# What this task involves
Repeat the text of the records below word for word, leaving out the pictures.

(Beginning of Data supplied)

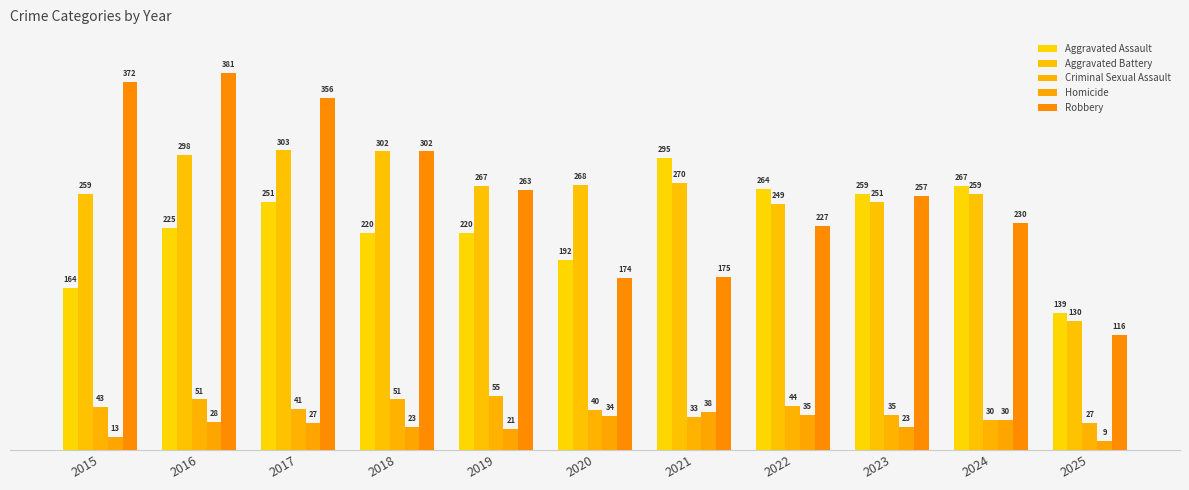

Count the number of data series in this chart.

5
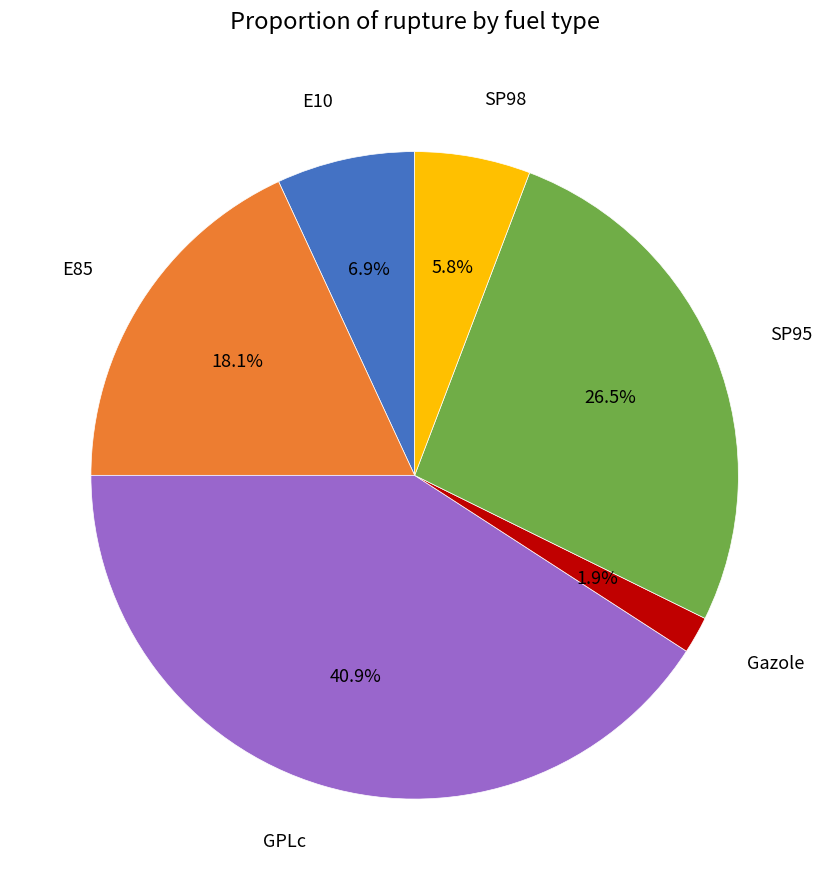

The SP95 slice represents 39% of the pie. True or false?

False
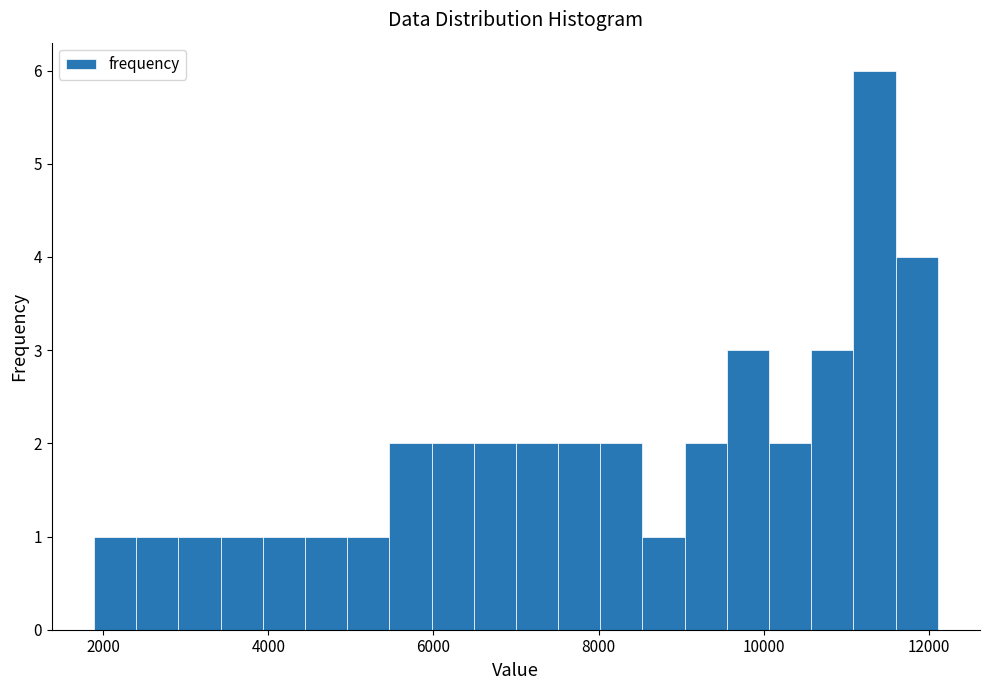

Read against the x-axis, roughly where is the centre of the tallest bar?

11400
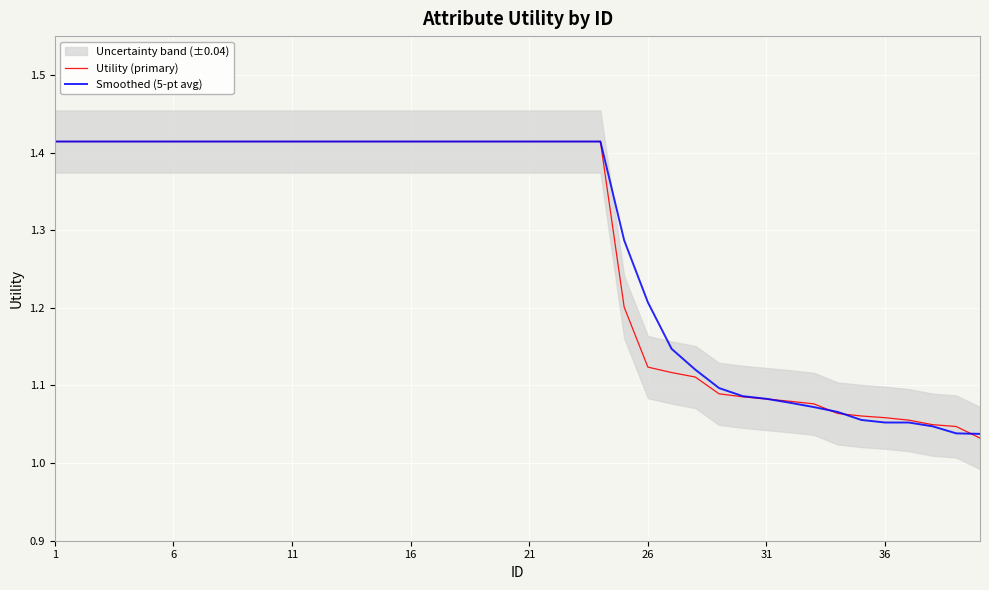

True or false: Smoothed (5-pt avg) has a value of 0.7 at 26.

False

(End of Data supplied)

# Expected answer
Count the number of data series in this chart.

5

The SP95 slice represents 39% of the pie. True or false?

False

Read against the x-axis, roughly where is the centre of the tallest bar?

11400

True or false: Smoothed (5-pt avg) has a value of 0.7 at 26.

False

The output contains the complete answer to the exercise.